* **Requirement**:
Calculate how many lines in the following records hold the word "buttons", and report that number without comment.

* **Material to process**:
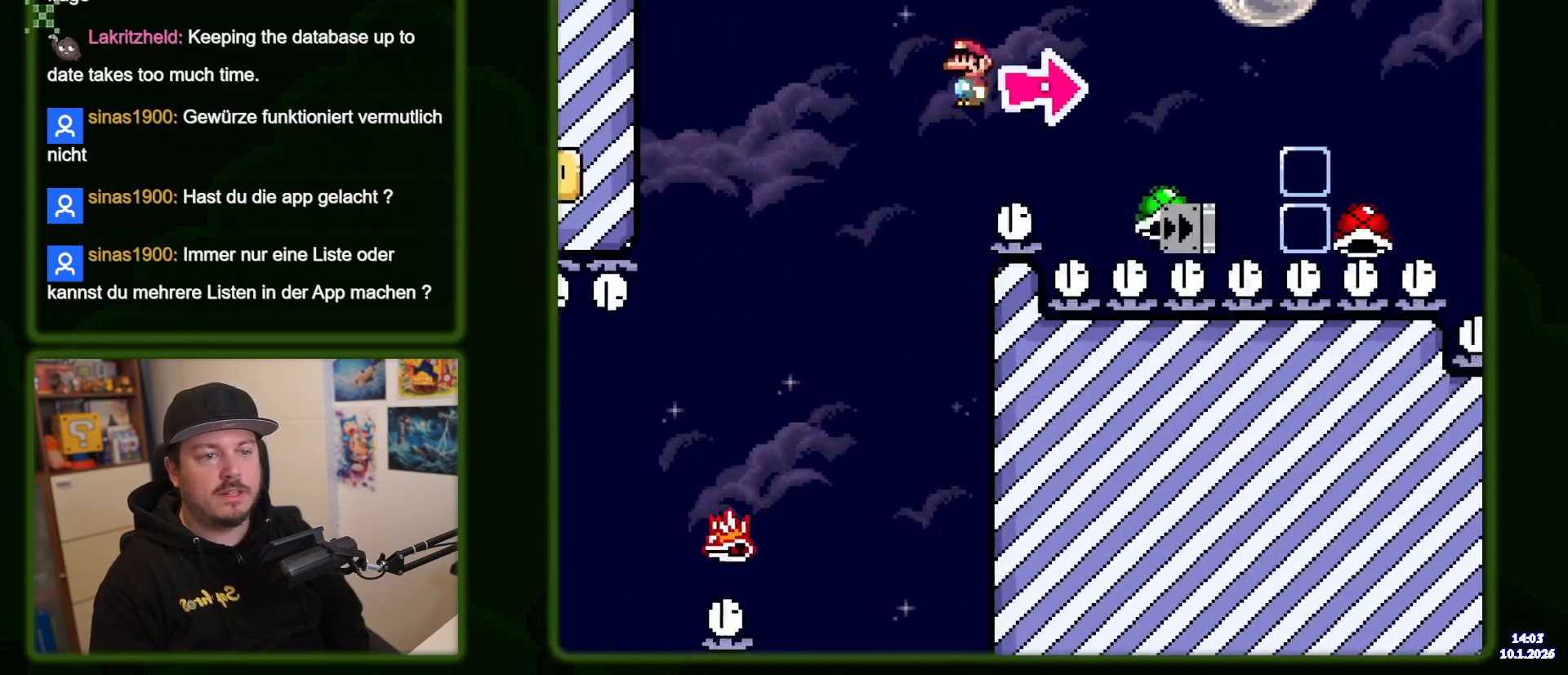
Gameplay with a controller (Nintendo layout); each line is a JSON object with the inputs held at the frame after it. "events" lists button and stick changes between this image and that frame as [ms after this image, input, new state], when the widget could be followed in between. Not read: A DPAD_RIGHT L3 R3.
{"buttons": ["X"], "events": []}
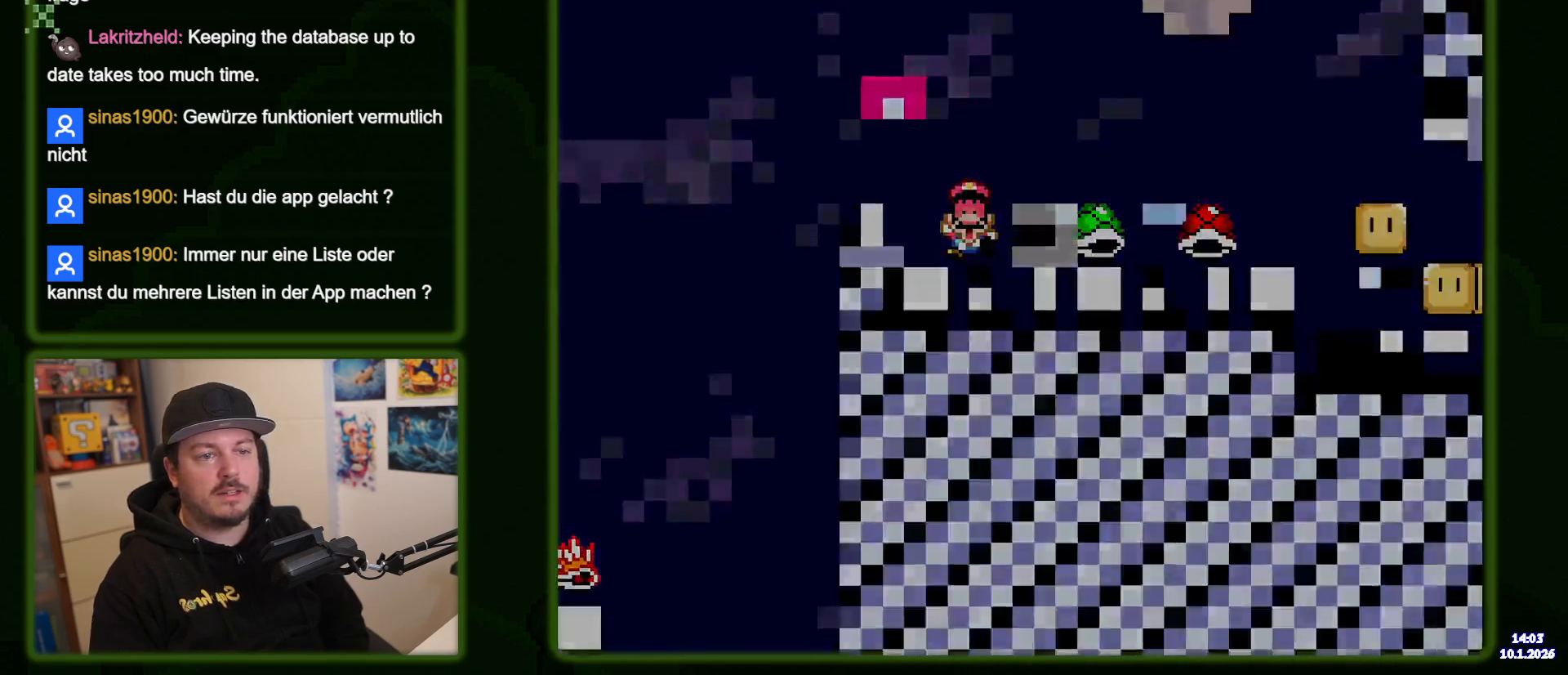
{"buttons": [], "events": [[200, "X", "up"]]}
==
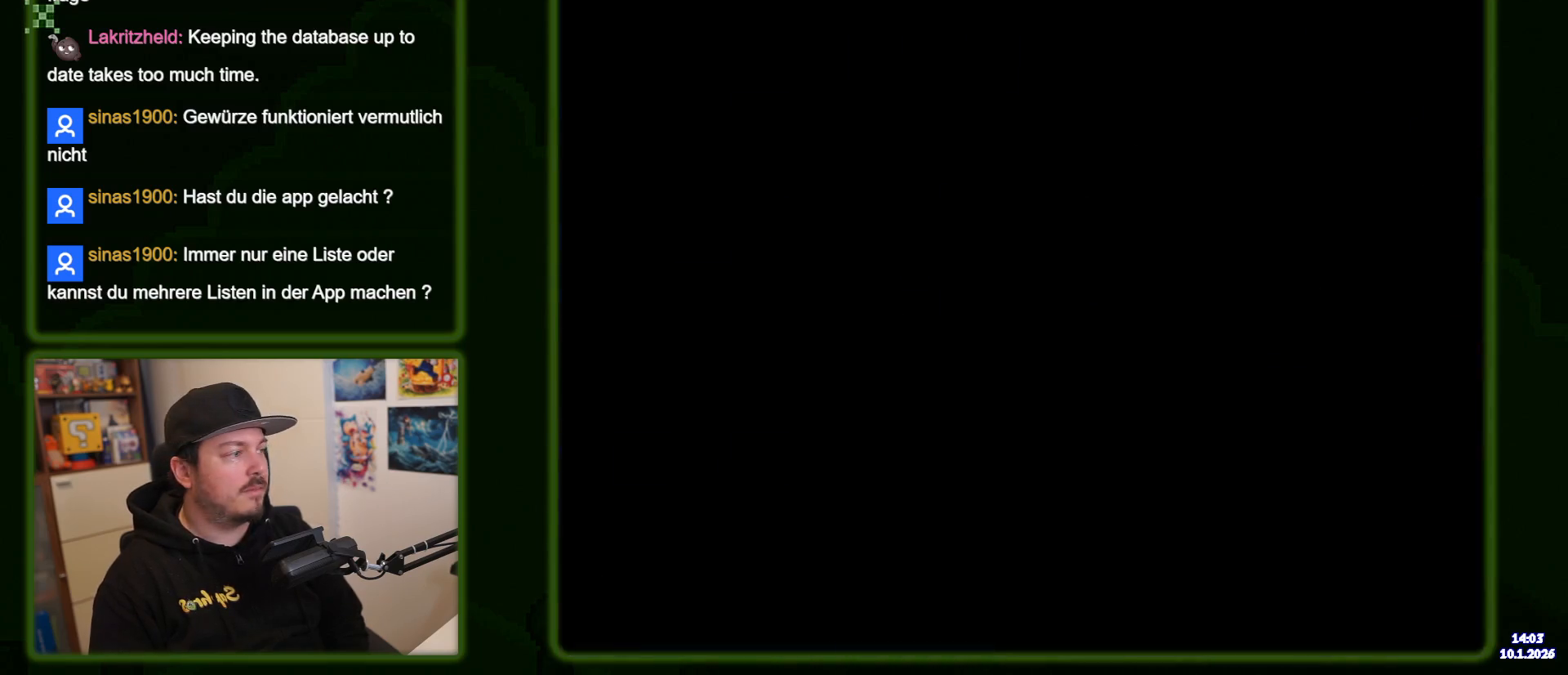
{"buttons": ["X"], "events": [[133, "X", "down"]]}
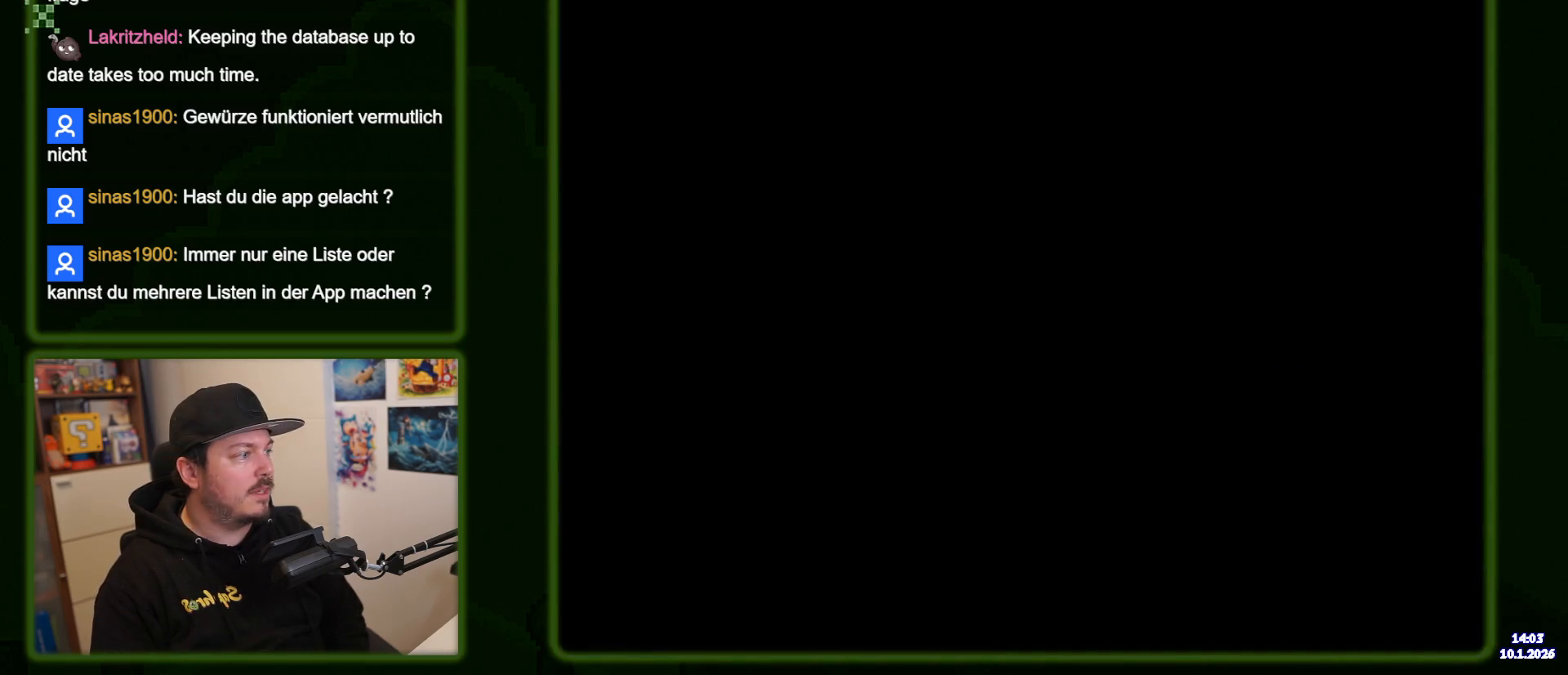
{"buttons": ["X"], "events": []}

* **Result**:
4